◆ Instructions for the task
Note how many lines of the material that follows include the string "group", and state only that number.

◆ Data for the task
-*-
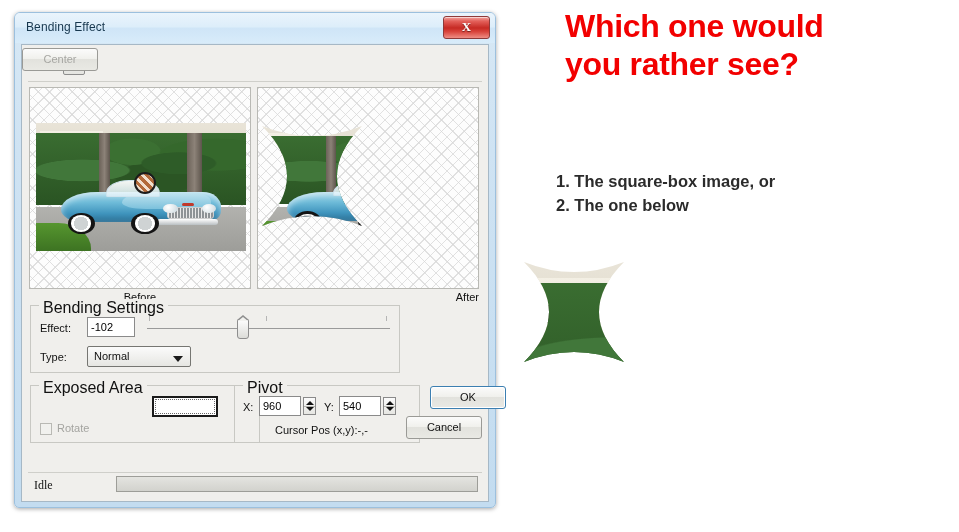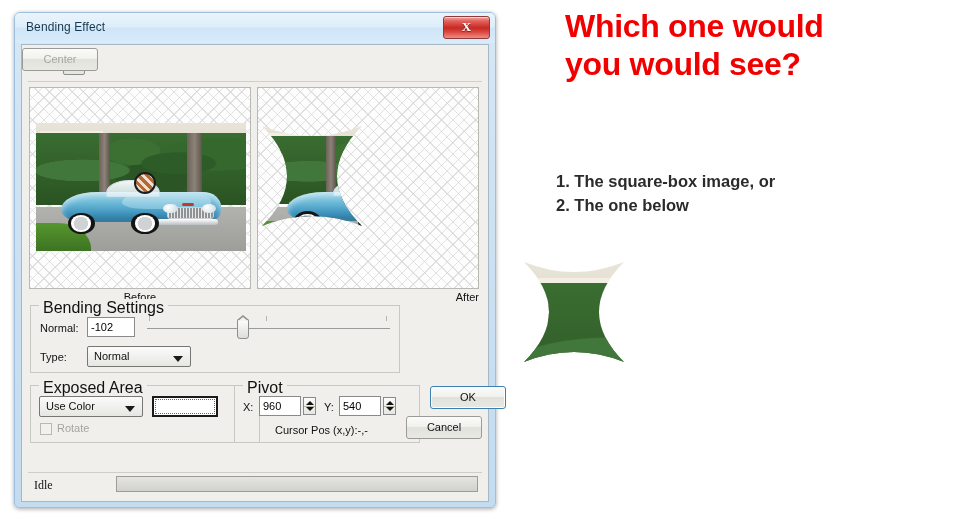--- a/index.html
+++ b/index.html
@@ -501,21 +501,21 @@
         </div>
       </div>
 
       <div class="cap before">Before</div>
       <div class="cap after">After</div>
     </div>
 
     <div class="group grp-bending">
       <div class="legend">Bending Settings</div>
 
-      <div class="lbl" style="left:9px; top:16px;">Normal:</div>
+      <div class="lbl" style="left:9px; top:16px;">Effect:</div>
       <div class="txtbox" style="left:56px; top:11px; width:48px; height:20px;">-102</div>
 
       <div class="slider" style="left:116px; top:8px; width:243px; height:28px;">
         <div class="track"></div>
         <div class="tick" style="left:2px;"></div>
         <div class="tick" style="left:119px;"></div>
         <div class="tick" style="left:239px;"></div>
         <div class="thumb" style="left:90px;"></div>
       </div>
 
@@ -526,24 +526,20 @@
       </div>
     </div>
 
     <div class="grp-center">
       <div class="btn disabled" style="left:0; top:3px; width:76px; height:23px; line-height:21px;">Center</div>
     </div>
 
     <div class="group grp-exposed">
       <div class="legend">Exposed Area</div>
 
-      <div class="combo" style="left:8px; top:10px; width:104px; height:21px;">
-        <div class="val">Use Color</div>
-        <div class="arrow"></div>
-      </div>
 
       <div class="swatch" style="left:121px; top:10px; width:66px; height:21px;">
         <div class="inner"></div>
       </div>
 
       <div class="chk" style="left:9px; top:37px;"></div>
       <div class="chk-lbl" style="left:26px; top:36px;">Rotate</div>
     </div>
 
     <div class="group grp-pivot">
@@ -574,21 +570,21 @@
     <div class="statusbar">
       <div class="status-text">Idle</div>
       <div class="progress"></div>
     </div>
 
   </div>
 </div>
 
 <div class="headline">
   <div>Which one would</div>
-  <div>you would see?</div>
+  <div>you rather see?</div>
 </div>
 
 <div class="choices">
   <div>1. The square-box image, or</div>
   <div>2. The one below</div>
 </div>
 
 <div class="bigshot">
   <div class="scene bend-clip" style="left:0; top:0; width:424px; height:262px;">
     <div class="sky"></div>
-*-
◆ Worked solution
3